Novel method turns any 3D object into a cubic style
Computer scientists from the University of Toronto have developed a computational method to quantify an abstract cubic style. Additionally, their method also enables users to create new shapes that resemble the input shape and exhibit the cubic style. The researchers, Hsueh-Ti Derek Liu and Alec Jacobson of University of Toronto, are set to present their work at ACM SIGGRAPH Asia, held Nov. 17 to 20 in Brisbane, Australia.
“Cubic stylization teaches a computer ‘how cubic a 3D shape is’, and with this knowledge in hand, the computer is able to manipulate the appearance of a 3D object to increase the ‘cubeness’ of the shape,” explains Liu, senior coauthor of the work and PhD student in the Dynamic Graphics Project lab at University of Toronto. “Our tool would make it easier for modelers to accurately recreate any input shape into a cubic style.”
In fields such as visual effects and gaming, trained modelers are still required to meticulously create non-realistic geometric assets, a time consuming and inefficient process, and the scarcity of tools to alleviate this challenge persists to date.
In this work, Liu and Jacobson demonstrate a 3D stylization algorithm that overcomes this key challenge: turning an input shape into the style of a cube while maintaining the content — textures and complex geometric features — of that original shape. Their computational method formulates this task as an energy optimization that naturally preserves geometric details while ‘cubifying’ a shape. The method also enables users to control the amount of ‘cube-ness’ they want to apply to the original input shape. The researchers show various examples of their method to replicate shapes of different animals, trees, and statues, with high accuracy, showcasing how their method can turn a non-cubic shape or object, such as a cow for example, into the same cow in appearance but in a cube-like shape.
3D shape stylization overall is indeed an emerging field, and cubic stylization is one of the early works in this area of computer graphics and interactive design.
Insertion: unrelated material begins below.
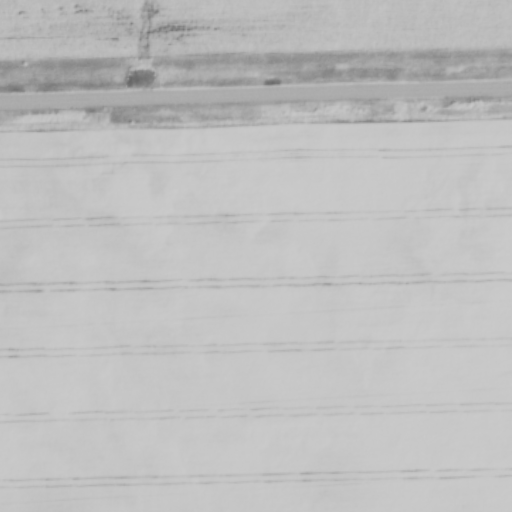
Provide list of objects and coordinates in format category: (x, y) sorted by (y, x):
road: (255, 88)
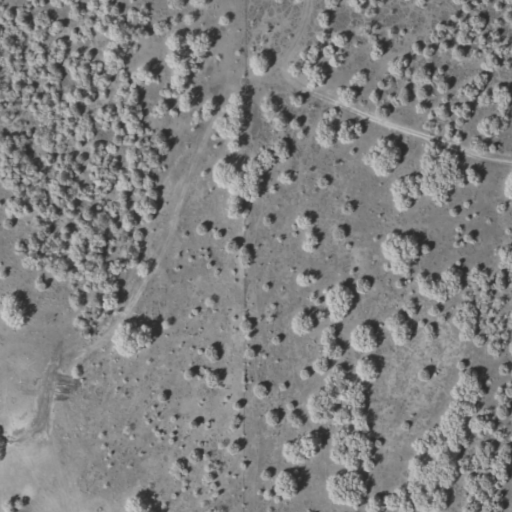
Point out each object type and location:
road: (191, 155)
In future work, the researchers plan to expand their method into capturing different 3D styles, such as the Abstract Expressionism and the Cubist sculpting styles. They envision their method could be expanded to creating animation movies, enabling artists to pick and choose a specific 3D stylization tool to produce their desired scenes. The method could also be applied down the road to architecture or furniture design.